The groups are seeking the change to native status to allow the Fish and Wildlife Service to list the horses as endangered under the Endangered Species Act. The petition is an unusual request for protection of a non-native species.
“We’re asking an agency to undertake a novel look at an ESA petition, but I also think it’s something that scientists do every day, to take another look at the historical roots of a species,” said Michael Harris, director of the Friends of Animals Wildlife Law Program.
Native species are generally referred to as a species occurring in the geographic area in which they evolved. Sometimes animals introduced by humans to a specific area that have naturalized over hundreds of years are classified as native, said U.S Fish and Wildlife Service public affairs specialist Claire Cassel.
“In most cases, species that are introduced into habitats or environments that are not in the area in which they evolved are considered non-native or introduced species,” Cassel said.
For the horses to be listed under the Endangered Species Act, the Fish and Wildlife Service would need to determine that the horses that have been reintroduced into the West are the same as those that once lived in North America, determine the eligibility of the species for listing and determine the threats that warrant listing under the act, according to Cassel.
Such a listing would create wholesale changes in the system that protects and manages the nation’s more than 35,000 wild horses.
In Wyoming, the U.S. Bureau of Land Management oversees more than 5,000 horses.

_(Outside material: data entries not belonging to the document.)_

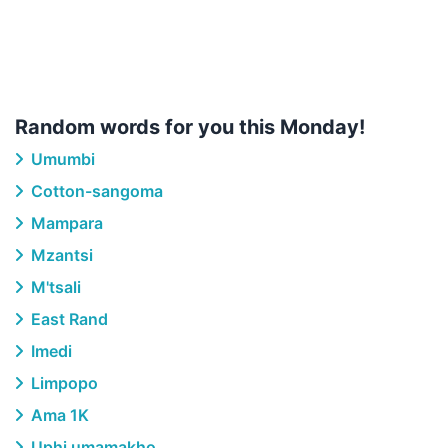
Random words for you this Monday!
Umumbi
Cotton-sangoma
Mampara
Mzantsi
M'tsali
East Rand
Imedi
Limpopo
Ama 1K
Uphi umamakho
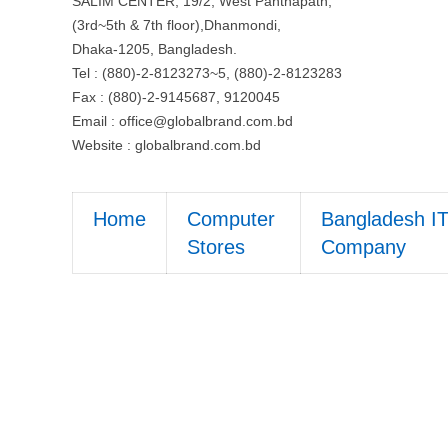
SALIM CENTER, 19/2, West Panthapath,
(3rd~5th & 7th floor),Dhanmondi,
Dhaka-1205, Bangladesh.
Tel : (880)-2-8123273~5, (880)-2-8123283
Fax : (880)-2-9145687, 9120045
Email :
office@globalbrand.com.bd
Website : globalbrand.com.bd
Home
Computer
Bangladesh I
Stores
Company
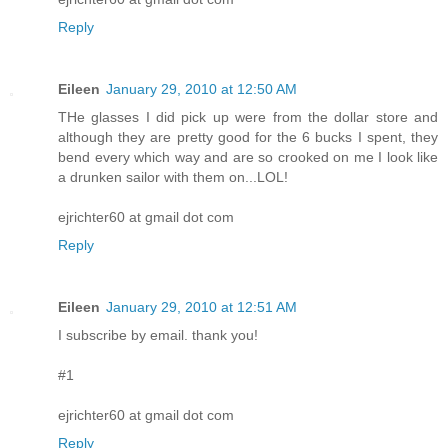
Reply
Eileen
January 29, 2010 at 12:50 AM
THe glasses I did pick up were from the dollar store and
although they are pretty good for the 6 bucks I spent, they
bend every which way and are so crooked on me I look like
a drunken sailor with them on...LOL!
ejrichter60 at gmail dot com
Reply
Eileen
January 29, 2010 at 12:51 AM
I subscribe by email. thank you!
#1
ejrichter60 at gmail dot com
Reply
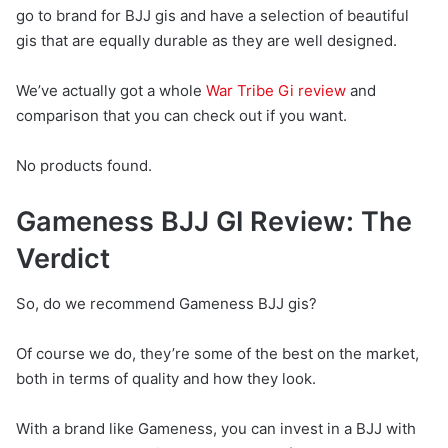
go to brand for BJJ gis and have a selection of beautiful
gis that are equally durable as they are well designed.
We’ve actually got a whole
War Tribe Gi review
and
comparison that you can check out if you want.
No products found.
Gameness BJJ GI Review: The
Verdict
So, do we recommend Gameness BJJ gis?
Of course we do, they’re some of the best on the market,
both in terms of quality and how they look.
With a brand like Gameness, you can invest in a BJJ with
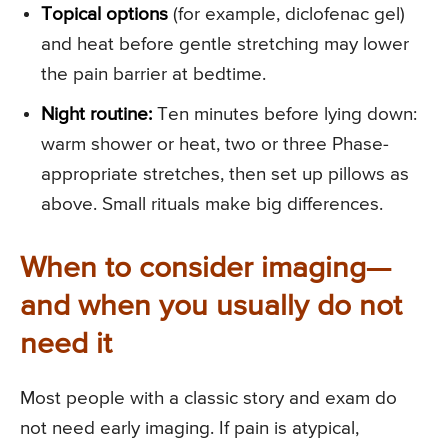
Topical options
(for example, diclofenac gel)
and heat before gentle stretching may lower
the pain barrier at bedtime.
Night routine:
Ten minutes before lying down:
warm shower or heat, two or three Phase-
appropriate stretches, then set up pillows as
above. Small rituals make big differences.
When to consider imaging—
and when you usually do not
need it
Most people with a classic story and exam do
not need early imaging. If pain is atypical,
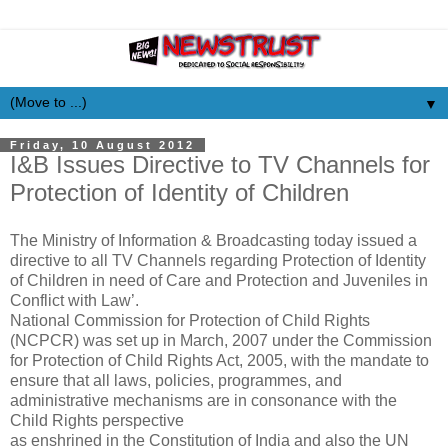
▼
Friday, 10 August 2012
I&B Issues Directive to TV Channels for
Protection of Identity of Children
The Ministry of Information & Broadcasting today issued a
directive to all TV Channels regarding Protection of Identity
of Children in need of Care and Protection and Juveniles in
Conflict with Law’.
National Commission for Protection of Child Rights
(NCPCR) was set up in March, 2007 under the Commission
for Protection of Child Rights Act, 2005, with the mandate to
ensure that all laws, policies, programmes, and
administrative mechanisms are in consonance with the
Child Rights perspective
as enshrined in the Constitution of India and also the UN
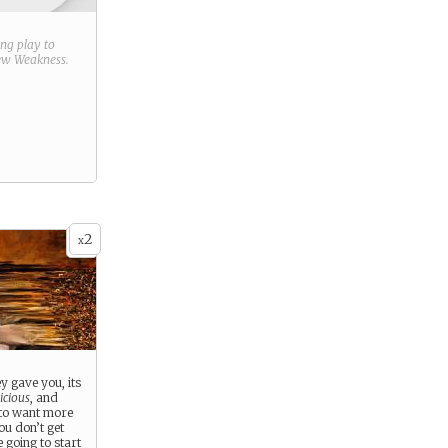
ring play to
new
Weakness
.
2
x
 gave you, its
icious
, and
 to want more
ou don’t get
going to start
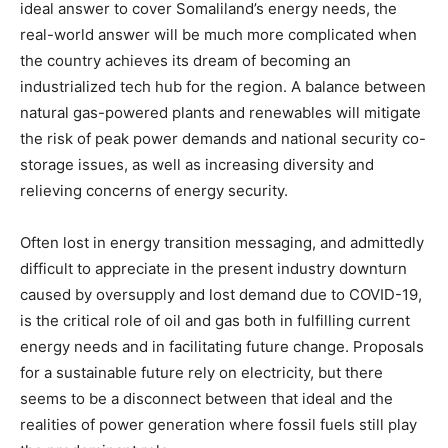
ideal answer to cover Somaliland’s energy needs, the
real-world answer will be much more complicated when
the country achieves its dream of becoming an
industrialized tech hub for the region. A balance between
natural gas-powered plants and renewables will mitigate
the risk of peak power demands and national security co-
storage issues, as well as increasing diversity and
relieving concerns of energy security.
Often lost in energy transition messaging, and admittedly
difficult to appreciate in the present industry downturn
caused by oversupply and lost demand due to COVID-19,
is the critical role of oil and gas both in fulfilling current
energy needs and in facilitating future change. Proposals
for a sustainable future rely on electricity, but there
seems to be a disconnect between that ideal and the
realities of power generation where fossil fuels still play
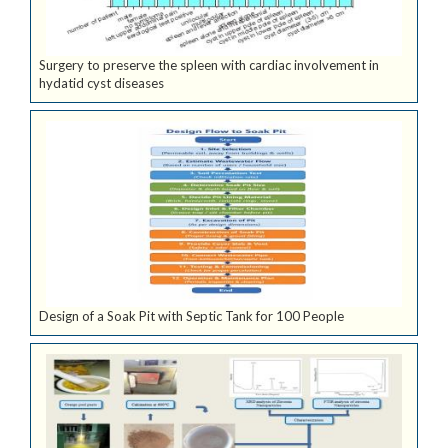
Surgery to preserve the spleen with cardiac involvement in
hydatid cyst diseases
Design of a Soak Pit with Septic Tank for 100 People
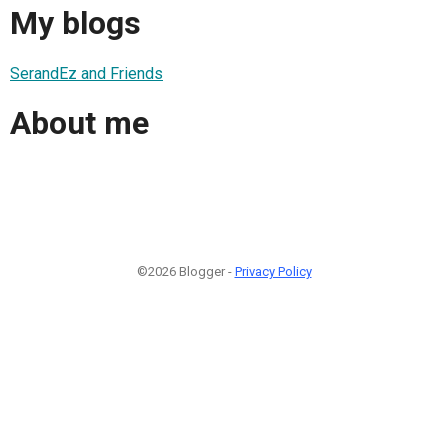
My blogs
SerandEz and Friends
About me
©2026 Blogger -
Privacy Policy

The BLM operates the 300-horse Deerwood Wildhorse Ecosanctuary west of Laramie, and a 250-horse sanctuary near Lander is in the evaluation process.
The agency is still required to manage populations of wild horses in the state through birth control medications and roundups. The groups’ petition seeks to end the roundups and have the wild horse treated like a native species.
“The way we’re managing them right now is an absolute disaster,” Harris said. “I think the main opposition to wild horses being listed is driven from the cattle industry. Ask any cattleman if he could keep the genetically viable herd at the numbers they’re asking to keep wild horses at.”
The groups fear the horses’ extinction as populations and habitat decrease. Genetically diverse populations require larger herd sizes and are essential to the species’ long-term survival, Harris said.
One Wyoming wild horse group isn’t taking action on the petition. Friends of a Legacy, a Cody-based wild-horse advocacy group, is focused on improving the system already functioning in the state.
“We haven’t addressed the issue at all, trying to save them through that particular means,” said FOAL President Warren Murphy. “Our goal is to reduce the roundups and provide good territory and terrain for the horses we have and to keep the status quo but have it done well.”
Murphy said that the petition is not on the group’s agenda but that FOAL will continue to work with local agencies to better the horses’ habitat. The Fish and Wildlife Service said it is considering the petition but has not acted to advance it for consideration.